Pertama, sumber barang impor. Ahmad, sapaannya, menjelaskan bahwa barang impor relatif ramah terjangkau karena produksi di negara asal diproduksi dengan biaya lebih rendah. Ketika barang tersebut tiba di pasar Indonesia, harganya juga lebih kompetitif karena didatangkan dalam jumlah besar.


"Karena dalam jumlah besar makanya bisa seperti itu (harga murah)," kata dia kepada detikcom, Senin (18/9/2023).

Alasan kedua adalah jumlah modal yang besar. Menurut Ahmad, kemampuan mendatangkan barang impor dari luar negeri tidak mungkin dilakukan pedagang kecil.

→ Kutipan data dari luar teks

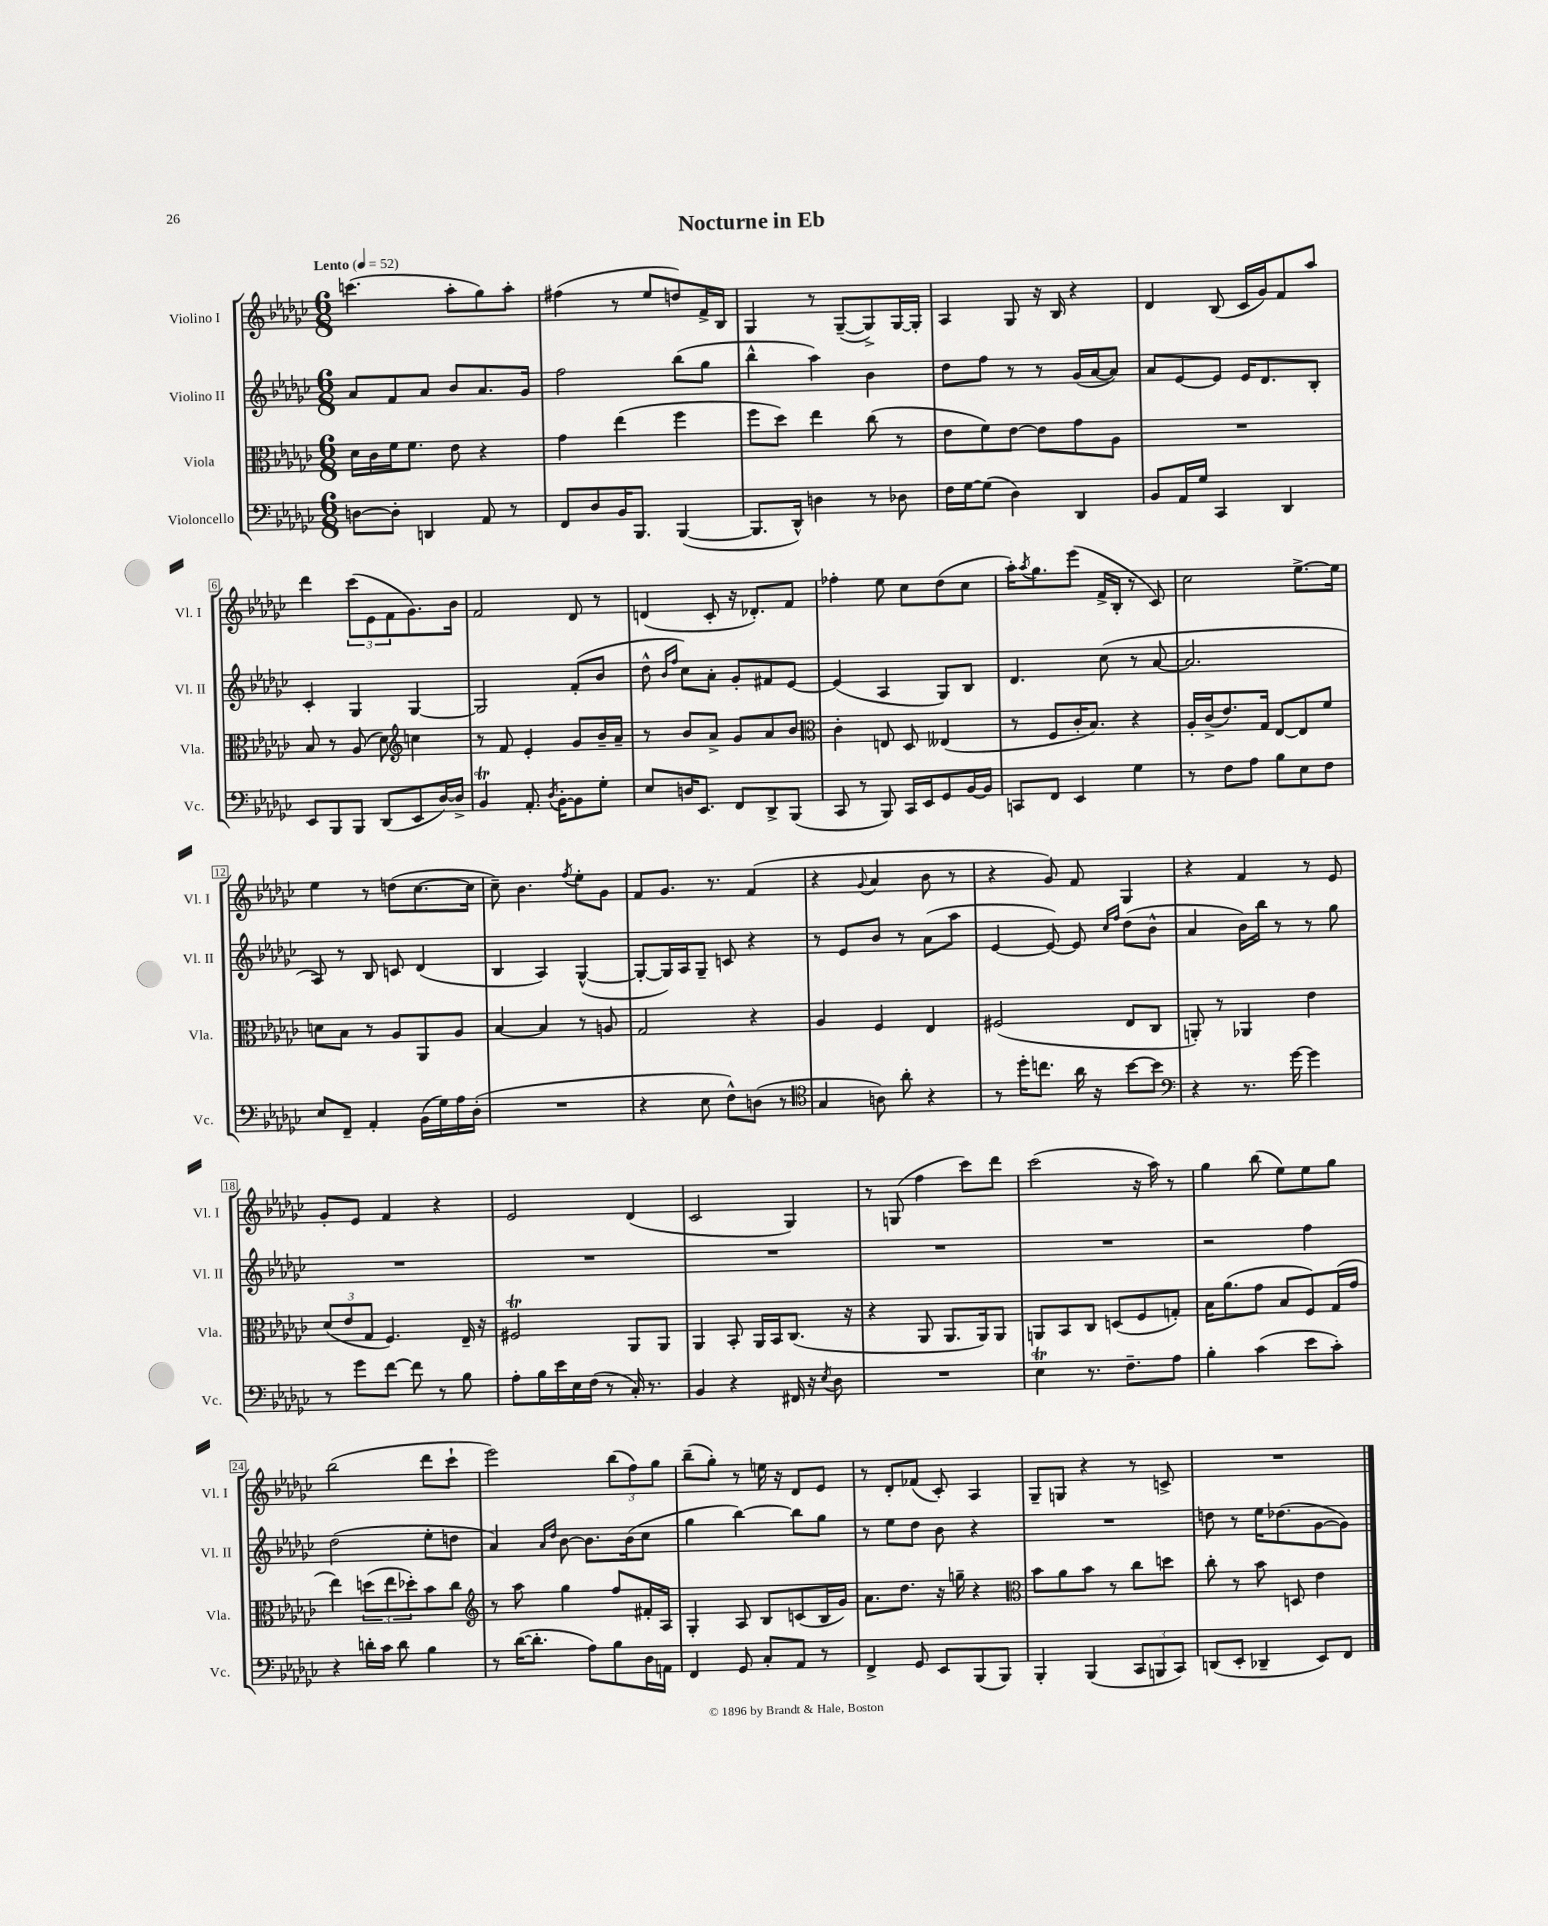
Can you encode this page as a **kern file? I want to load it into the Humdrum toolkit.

**kern	**kern	**kern	**kern
*staff4	*staff3	*staff2	*staff1
*clefF4	*clefC3	*clefG2	*clefG2
*k[b-e-a-d-g-c-]	*k[b-e-a-d-g-c-]	*k[b-e-a-d-g-c-]	*k[b-e-a-d-g-c-]
*M6/8	*M6/8	*M6/8	*M6/8
*MM52	*MM52	*MM52	*MM52
[8D\L	16d-\LL	8a-/L	(4.ccc\
.	16c-\	.	.
8D'\]J	16f\J	8f/	.
.	8.f\J	.	.
4DD/	.	8a-/J	.
.	8e-\	8b-/L	8aa-'\L
8AA-/	4r	8.a-/	8gg-\)
8r	.	.	8aa-'\J
.	.	16g-/Jk	.
=	=	=	=
8FF/L	4g-\	2ff\	(4ff#\
8D-/	.	.	.
16BB-/K	(4ee-\	.	8r
8.BBB-/J	.	.	.
.	.	.	8ee-/L
([4BBB-/	4ff\	(8bb-\L	8dd/)
.	.	8gg-\J	16f^/L
.	.	.	16B-/JJ
=	=	=	=
8.BBB-/]L	8ff\L	4bb-^^\	4G-/
.	8dd-\J)	.	.
16DD-^^/Jk)	.	.	.
4D\	4ee-\	4aa-\)	8r
.	.	.	([8G-~/L
8r	(8cc-\	4b-\	8G-^/])
8D-\	8r	.	[16G-/L
.	.	.	16G-'/]JJ
=	=	=	=
16F\LL	8e-\L	8dd-\L	4A-/
[16G-\J	.	.	.
(8G-\]J	8f\)	8ff\J	.
4D-\)	[8e-\J	8r	8G-/
.	8e-\]L	8r	16r
.	.	.	16B-/
4DD-/	8g-\	(16g-/LL	4r
.	.	[16a-/J	.
.	8A-\J	8a-/]J)	.
=	=	=	=
8BB-/L	2.r	8a-/L	4d-/
16AA-/L	.	[8e-/	.
16G-/JJ	.	.	.
4CC-/	.	8e-/]J	(8B-/
.	.	16e-/LK	16c-/LL
.	.	8.d-/	16g-/J)
4DD-/	.	.	8f/
.	.	8B-'/J	8aa-/J
=	=	=	=
8EE-/L	8B-/	4c-'/	4ddd-\
8BBB-/	8r	.	.
8BBB-/J	(8A-/	4G-/	(12ccc-\L
.	.	.	12e-\
(8DD-/L	8d-\)	.	.
.	.	.	12f\
*	*clefG2	*	*
8EE-/	4cc\	[4G-/	8.g-\)
[16D-/L)	.	.	.
16D-^/]JJ	.	.	16b-\Jk
=	=	=	=
4BB-/	8r	2G-/]	2f/
.	8f/	.	.
8.AA-'/	4e-'/	.	.
8qD-/	.	.	.
[16BB-'\LK	.	.	.
8BB-\]	8g-/L	(8f'/L	8d-/
8G-'\J	16b-~/L	8b-/J	8r
.	16a-~/JJ	.	.
=	=	=	=
8E-/L	8r	8dd-^^\	(4d/
.	.	16qqb-/LL	.
.	.	16qqff/JJ	.
16D/K	8b-/L	8cc-\L)	.
8.EE-/J	.	.	.
.	8a-^/J	8a-'\J	8c-'/
8FF/L	8g-/L	8g-'/L	16r
.	.	.	8.d-'/L)
8DD-^/	8a-/	8f#/	.
(8BBB-/J	8b-/J	[8e-/J	8f/J
=	=	=	=
*	*clefC3	*	*
8CC-/	4c-'\	(4e-/]	4ff-'\
8r	.	.	.
8BBB-/)	8E/	4A-/	8ee-\
16CC-/LL	8D-/	.	8cc-\L
16EE-/J	.	.	.
8GG-/	(4E--/	8G-/L)	(8dd-\
[16BB-/L	.	8B-/J	8cc-\J
16BB-/]JJ	.	.	.
=	=	=	=
8CC/L	8r	4.d-/	16aa-'\LK)
.	.	.	8qaa-/
.	.	.	8.gg-\
8FF/J	8F/L	.	.
4EE-/	16c-'/K	.	(8eee-\J
.	8.B-/J)	.	.
.	.	(8cc-\	16f^/LL
.	.	.	16B-'/JJ
4G-\	4r	8r	8r
.	.	[8a-/	8c-/)
=	=	=	=
8r	16A-'/LL	2.a-/]	2cc-\
.	(16c-^/J	.	.
8F\L	8.e-/)	.	.
8A-\J	.	.	.
.	16G-/Jk	.	.
8B-\L	[8E-/L	.	.
8E-\	8E-/]	.	[8.ee-^\L
8F\J	8f/J	.	.
.	.	.	16ee-\]Jk
=	=	=	=
8E-/L	8d\L	8A-/)	4ee-\
8FF~/J	8B-\J	8r	.
4AA-'/	8r	8B-/	8r
.	8A-/L	8c/	(8dd\L
(16BB-\LL	8AA-/	(4d-/	[8.cc-\
16G-\)	.	.	.
16A-\	8A-/J	.	.
(16D-'\JJ	.	.	16cc-\]Jk
=	=	=	=
2.r	[4B-/	4B-/	8cc-~\)
.	.	.	4.b-\
.	4B-/]	4A-/)	.
.	.	.	8qff/
.	8r	([4G-^^/	8ee-'\L
.	8A/	.	8g-\J
=	=	=	=
4r	2G-/	8G-'/_L	8f/L
.	.	16G-/]L)	8.g-/J
.	.	16A-/J	.
8E-\	.	8G-~/J	.
.	.	.	8.r
8F^^\L)	.	8c/	.
(8D\J	4r	4r	(4f/
8r	.	.	.
=	=	=	=
*clefC4	*	*	*
4G-/	4A-/	8r	4r
.	.	8e-/L	.
.	.	.	8qqg-/
8A\)	4F/	8b-/J	4a-/
8a-'\	.	8r	.
4r	4E-/	(8a-\L	8b-\
.	.	8aa-\J	8r
=	=	=	=
8r	(2F#/	[4e-/	4r
16dd-'\LK	.	.	.
8.cc\J	.	.	.
.	.	8e-/_)	8g-/)
16a-\	.	8e-/]	8f/
16r	.	.	.
.	.	16qqcc-/LL	.
.	.	16qqff/JJ	.
[8b-\L	8E-/L	(8dd-\L	4G-/
8b-\]J	8C-/J	8b-^^\J	.
=	=	=	=
*clefF4	*	*	*
4r	8AA'/)	4a-/	4r
.	8r	.	.
8.r	4AA-/	16b-\LL)	4f/
.	.	16bb-\JJ	.
.	.	8r	.
[16g-\	.	.	.
4g-\]	4e-\	8r	8r
.	.	8gg-\	8e-/
=	=	=	=
8r	(12d-/L	2.r	8g-'/L
.	12e-/	.	.
8g-\L	.	.	8e-/J
.	12G-/J	.	.
[8f\J	4.F/)	.	4f/
8f\]	.	.	.
8r	.	.	4r
8B-\	16E-~/	.	.
.	16r	.	.
=	=	=	=
8A-'\L	2F#/	2.r	2e-/
16B-\L	.	.	.
16e-\	.	.	.
16E-\	.	.	.
(16F\JJ	.	.	.
8r	.	.	.
16C-'/)	8AA-/L	.	(4d-/
8.r	.	.	.
.	8AA-/J	.	.
=	=	=	=
4BB-/	4AA-/	2.r	2c-/
4r	8BB-'/	.	.
.	16AA-/LL	.	.
.	16BB-/J	.	.
16FF#/	(8.C-/J	.	4G-/)
16r	.	.	.
8qE-/	.	.	.
8D-\	.	.	.
.	16r	.	.
=	=	=	=
2.r	4r	2.r	8r
.	.	.	(8G/
.	8AA-/	.	4ff\
.	8.AA-/L	.	.
.	.	.	8ccc-\L)
.	16AA-/k)	.	.
.	8AA-/J	.	8ddd-\J
=	=	=	=
4E-\	8AA/L	2.r	(2ccc-\
.	8BB-/	.	.
8.r	8C-/J	.	.
.	(8D/L	.	.
8.F~\L	.	.	.
.	8F/	.	16r
.	.	.	16aa-\)
8A-\J	8G'/J)	.	8r
=	=	=	=
4B-'\	16B-\LK	2r	4gg-\
.	(8.a-\	.	.
(4c-\	8g-\J	.	(8bb-\
.	8B-/L	.	8ee-\L)
8e-\L	8F/)	4ff\	8ee-\
8c-'\J)	(16G-/L	.	8gg-\J
.	16g-/JJ	.	.
=	=	=	=
4r	4ee-\)	(2dd-\	(2bb-\
16d'\LL	(12dd\L	.	.
16c-\JJ	.	.	.
.	12ee-\	.	.
8d\	.	.	.
.	12dd-'\)	.	.
4B-\	8b-\	8ee-'\L	8ddd-\L
.	8cc-\J	8dd\J	8ccc-`\J
=	=	=	=
*	*clefG2	*	*
8r	8r	4a-/)	2eee-\)
([16d-\LK	8aa-\	.	.
8.d-'\]J	.	.	.
.	.	16qqa-/LL	.
.	.	16qqdd-/JJ	.
.	4gg-\	[8b-\	.
8A-\L)	.	8.b-\]L	.
8B-\	8ff/L	.	(12bb-\L
.	.	(16b-\k	.
.	.	.	12ff\)
16D-\L	16f#'/L	8cc-\J	.
.	.	.	12gg-\J
16AA\JJ	16A-/JJ	.	.
=	=	=	=
4FF/	4G-'/	4gg-\	(8bb-~\L
.	.	.	8gg-'\J)
8GG-/	8A-/	[4bb-\)	8r
8C-'/L	8B-/L	.	16ee\
.	.	.	16r
8AA-/J	(8c/	8bb-\]L	8d-/L
8r	16B-/L	8gg-\J	8e-/J
.	16g-/JJ)	.	.
=	=	=	=
4FF^/	8.a-\L	8r	8r
.	.	8ee-\L	8d-'/L
.	8.dd-\J	.	.
8GG-/	.	8dd-\J	(8f-/J
8EE-/L	16r	8b-\	8c-'/)
.	16gg~\	.	.
(8BBB-/	4r	4r	4A-/
8BBB-/J)	.	.	.
=	=	=	=
*	*clefC3	*	*
4BBB-'/	8b-\L	2.r	8G-~/L
.	8a-\	.	8G/J
(4BBB-/	8b-\J	.	4r
.	8r	.	.
12CC-/L	8cc-\L	.	8r
12BBB/	.	.	.
.	8dd\J	.	8c^/
12CC-/J)	.	.	.
=	=	=	=
(8DD/L	8cc-'\	8dd\	2.r
8EE-'/J	8r	8r	.
4DD-~/	8b-\	16ee-\LK	.
.	.	(8.dd-\	.
.	8D/	.	.
8EE-/L)	4e-\	[8g-\	.
8FF/J	.	8g-\]J)	.
==	==	==	==
*-	*-	*-	*-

Sebab, ada faktor lokasi penyimpanan atau storage, ongkos logistik, serta biaya tenaga kerja yang perlu diperhatikan. Alasan terakhir, adalah strategi penjualan.

Ketika barang sudah sampai, pengimpor memilih untuk menjual harga murah untuk meningkatkan kualitas penjualan lebih banyak. Hal ini berguna untuk membangun loyalitas pelanggan terhadap usaha tersebut dalam jangka panjang.

"Kalau UMKM kecil, kan, sudah keluar banyak biaya untuk tenaga kerja dan biaya simpan gudang. Terbatas kemampuannya dan bagi mereka operational costnya lebih mahal. Berbeda dengan usaha dalam skala besar yang secara ekonomi punya kemampuan untuk membuat harga murah dalam waktu lama, meski artinya ini menghancurkan pasar yang sudah eksis," ungkapnya.

Selain itu dari sisi penggunaan media sosial, Ahmad mengatakan tidak semua pelaku UMKM melek terhadap social commerce. Belum lagi para pedagang UMKM lokal yang selama ini bergantung pada pasar konvensional.

"Karena tidak bermain di kanal itu. Permintaan pasar terhadap produk mereka bisa menurun dalam jumlah besar. Apalagi kalau harga jualnya di bawah HPP. Tentu daya saingnya jadi ketinggalan jauh," ucapnya.

Oleh sebab itu Ahmad sepakat dengan pernyataan pemerintah bahwa social commerce harus diatur. Revisi Peraturan Menteri Perdagangan (Permendag) Nomor 50 tahun 2020 tentang Ketentuan Perizinan Usaha, Periklanan, Pembinaan, dan Pengawasan Pelaku Usaha dalam Perdagangan Melalui Sistem Elektronik (PPMSE) diharapkan menjadi aturan main yang adil bagi pelaku usaha lokal maupun importir.

"Digitalisasi merubah pola perdagangan kita Jangan sampai karena kebijakan perdagangan yang salah industri kita mati karena kalah sama produk impor di pasar dalam negeri karena dijual murah," tegasnya.

Sebelumnya, pada Jumat (15/9/2023), Direktur Pemasaran SMESCO Wientor Rah Mada, awalnya mengungkap bahwa banyak pelaku UMKM banyak pelaku UMKM yang melapor ke SMESCO soal kehadiran social commerce. Harga berbagai produk yang dijual di platform daring itu terlalu murah.

Sebagai lembaga yang bertugas menjadi pintu akses UMKM, Wientor mengatakan pihaknya cukup geram dengan situasi tersebut.
"Saya melihat dengan mata kepala saya sendiri. Ada yang jualan jilbab Rp 20 ribu dapat empat sementara HPP (harga pokok penjualan) UMKM kita itu satu jilbab Rp 15 ribu. UMKM selalu mengeluh kepada kami," ungkapnya.